Brandon Mullins

July 29, 2008

Xobni Turns Down Acquisition Offer (supposedly): Smart Move

Xobni LogoThis is slightly old news, but has been bothering me as I read more and more about it in the blogosphere. Here’s my view.

A few months ago, Techcrunch broke the news that Microsoft had placed an acquisition offer of $20 million on the table (in the form of a Letter of Intent) for Xobni, Inc., the email organizer, analytics, and social network tool currently designed as a plug-in for Microsoft Outlook. Xobni turned down the offer (or so the rumors go).

Many bloggers and commenters are heavily debating whether or not this was a sound decision, to essentially walk away from, what seems at first glance, a relatively large amount of money for a relatively short amount of development time. Another argument is that Xobni is simply an extension of Outlook, a mere add-on that Microsoft itself could now design, develop, and deploy with their next version release, essentially “squashing” Xobni’s product, model, and future. In fact, in a Techcrunch poll, 53% of readers voted that Xobni was crazy for walking away from that sum of money, especially since it’s Matt’s and Adam’s first venture.

But not so fast. How can anyone on the outside of this deal accurately assess whether this was a viable decision, with no where near enough inside knowledge to form an opinion? There are a host of reasons why turning down this offer may have occurred:

  • not wanting to have Xobni become lost in the Redmond machine of bureaucracy
  • Xobni has a much greater vision up their sleeves
  • liquidation preference and ROI for everyone involved.

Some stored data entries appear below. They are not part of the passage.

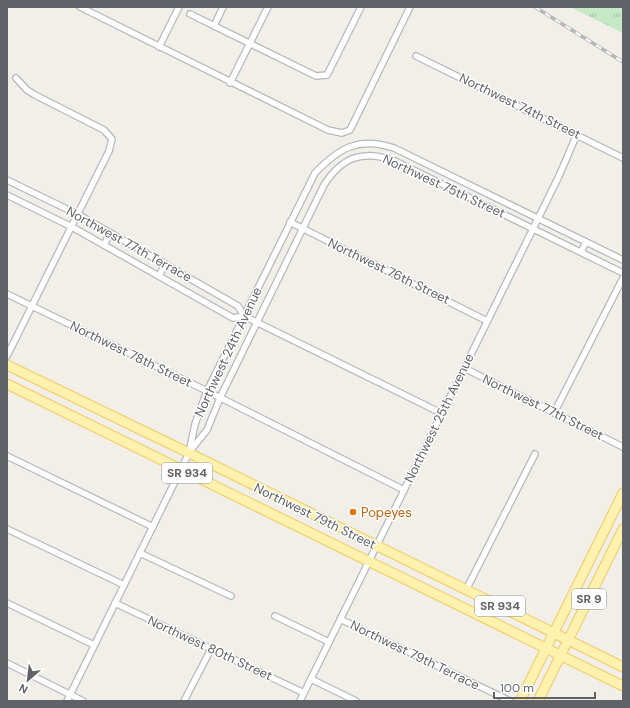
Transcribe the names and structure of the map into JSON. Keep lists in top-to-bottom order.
{
  "streets": {
    "main road": ["SR 934", "Northwest 79th Street", "SR 9"],
    "street": [
      "Northwest 74th Street",
      "Northwest 75th Street",
      "Northwest 77th Terrace",
      "Northwest 76th Street",
      "Northwest 24th Avenue",
      "Northwest 78th Street",
      "Northwest 77th Street",
      "Northwest 25th Avenue",
      "Northwest 80th Street",
      "Northwest 79th Terrace"
    ]
  },
  "crossings": [
    ["Northwest 74th Street", "Northwest 25th Avenue"],
    ["Northwest 75th Street", "Northwest 77th Terrace"],
    ["Northwest 75th Street", "Northwest 76th Street"],
    ["Northwest 75th Street", "Northwest 24th Avenue"],
    ["Northwest 75th Street", "Northwest 78th Street"],
    ["Northwest 75th Street", "Northwest 25th Avenue"],
    ["Northwest 75th Street", "Northwest 79th Street"],
    ["Northwest 77th Terrace", "Northwest 24th Avenue"],
    ["Northwest 77th Terrace", "Northwest 25th Avenue"],
    ["Northwest 76th Street", "Northwest 24th Avenue"],
    ["Northwest 76th Street", "Northwest 25th Avenue"],
    ["Northwest 24th Avenue", "Northwest 78th Street"],
    ["Northwest 24th Avenue", "Northwest 79th Street"],
    ["Northwest 24th Avenue", "Northwest 80th Street"],
    ["Northwest 78th Street", "Northwest 25th Avenue"],
    ["Northwest 77th Street", "Northwest 25th Avenue"],
    ["Northwest 25th Avenue", "Northwest 79th Street"],
    ["Northwest 25th Avenue", "Northwest 80th Street"],
    ["Northwest 25th Avenue", "Northwest 79th Terrace"],
    ["Northwest 79th Street", "SR 9"]
  ],
  "places": ["Popeyes"],
  "scale_bar": "100 m",
  "north": "bottom left"
}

Sure, Xobni currently functions solely as as nice value-add to Outlook, but I highly doubt that Outlook is the only email application that Xobni aims to integrate its software into. This is way too short-sighted of a goal for such an intelligent team run by Matt Brezina and Adam Smith (have you read Adam’s blog posts? Incredible). Thus, if Xobni can successfully integrate into Yahoo!, gMail, and Thunderbird, then turning down this current offer may not look quite so terrible of a decision. In fact, it could play out to be a brilliant decision.

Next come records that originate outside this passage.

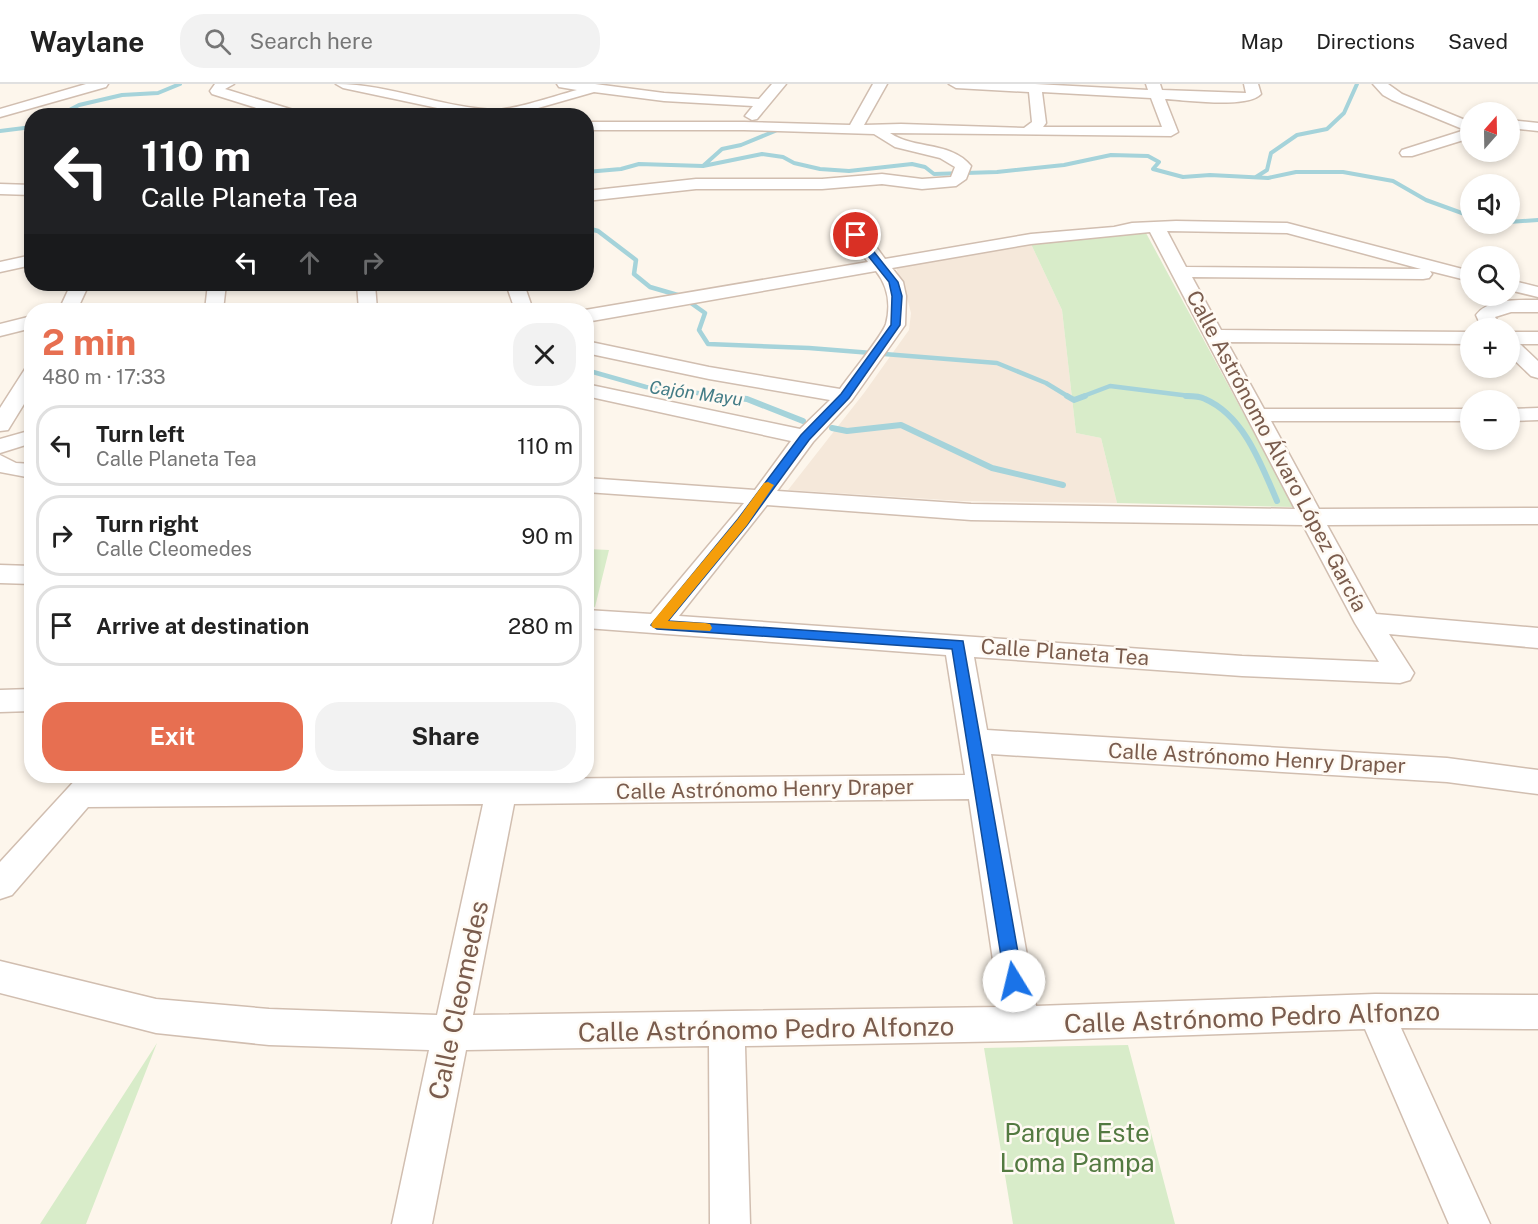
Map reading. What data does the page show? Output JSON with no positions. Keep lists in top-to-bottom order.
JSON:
{
  "streets": {
    "street": [
      "Calle Astrónomo Álvaro López García",
      "Calle Planeta Tea",
      "Calle Astrónomo Henry Draper",
      "Calle Cleomedes",
      "Calle Astrónomo Pedro Alfonzo"
    ]
  },
  "crossings": [
    ["Calle Astrónomo Álvaro López García", "Calle Planeta Tea"],
    ["Calle Astrónomo Henry Draper", "Calle Cleomedes"],
    ["Calle Cleomedes", "Calle Astrónomo Pedro Alfonzo"]
  ],
  "water": ["Cajón Mayu"],
  "parks": ["Parque Este Loma Pampa"],
  "north": "top",
  "page": {
    "header": "Waylane",
    "search": "Search here",
    "nav": ["Map", "Directions", "Saved"],
    "map_buttons": ["+", "−"],
    "turn": ["110 m", "Calle Planeta Tea"],
    "heading": ["2 min", "480 m · 17:33"],
    "list": [
      {
        "name": "Turn left",
        "note": "Calle Planeta Tea",
        "value": "110 m"
      },
      {
        "name": "Turn right",
        "note": "Calle Cleomedes",
        "value": "90 m"
      },
      {
        "name": "Arrive at destination",
        "value": "280 m"
      }
    ],
    "buttons": ["Exit", "Share"]
  }
}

Also, look at this from a purely financially viable standpoint: Xobni had raised somewhere in the neighborhood of $5M from prominent VC firms, including Kohsla Ventures, Atomico, First Round Capital. They also raised a round of Angel funding prior, and preceding that, was a part of Paul Graham’s Y Combinator. Each of these funding events took sizable chunks out of the founders’ equity share. If we can safely assume that the institutional investors had included a 1x Liquidity Preference on the $5M investment, and we can safely assume that they invested on a $15M pre-money valuation (completely an estimate), then 25% went to the VCs alone. Of a $20M exit, the VCs would exercise their liquidity preference, taking $5M off of the top. They would then get 25% of the remaining $15M in the common pool, or $3.75M, leaving $11.25M for the remaining angels, founders, etc. Take out Y Combinators’s share, the Angels’ share, and misc. equity share (lawyers, advisors, board), and their really isn’t a whole lot of monetary value left for the original founding team. And if we look at this from a VC’s ROI perspective, an $8.75M payout ($5M from liquidation preference, $3.75M from particpation) on a $5M investment is only a 1.75x return, hardly a successful deal, or at least relative to what was expected when term sheets were signed.

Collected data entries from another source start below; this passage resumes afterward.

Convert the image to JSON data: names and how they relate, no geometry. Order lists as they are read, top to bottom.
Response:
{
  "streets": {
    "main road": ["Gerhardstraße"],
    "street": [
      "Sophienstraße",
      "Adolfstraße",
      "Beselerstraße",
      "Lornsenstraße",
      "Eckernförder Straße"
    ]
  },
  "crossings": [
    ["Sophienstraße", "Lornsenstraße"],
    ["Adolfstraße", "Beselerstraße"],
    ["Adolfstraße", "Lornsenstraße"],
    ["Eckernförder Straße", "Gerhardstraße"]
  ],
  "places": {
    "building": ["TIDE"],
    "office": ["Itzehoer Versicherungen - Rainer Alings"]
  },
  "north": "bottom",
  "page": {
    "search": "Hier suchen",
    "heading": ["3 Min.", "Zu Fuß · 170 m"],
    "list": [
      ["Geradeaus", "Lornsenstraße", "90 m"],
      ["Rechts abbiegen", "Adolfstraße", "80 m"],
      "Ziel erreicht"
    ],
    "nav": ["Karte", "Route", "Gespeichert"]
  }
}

Of course, this scenario could have been the result of the board’s resistance to see the exit opportunity through due to a thirst for much larger returns, even if the founding team was in favor of taking it. If so, it could serve as a lesson learned for entrepreneurs: with VC funding comes a “go big or go home” mentality, one in which acquisition opportunities that would result in satisfactory wealth for the founders are passed by because of the need for large returns by investors.

What Xobni is up to, we can’t be for certain. But given the intelligence of both Matt and Adam, all of their new hires, and the investors behind them, I trust that they have an intelligent strategy backing their decisions, and can reach the $100M+ company they originally set out to be.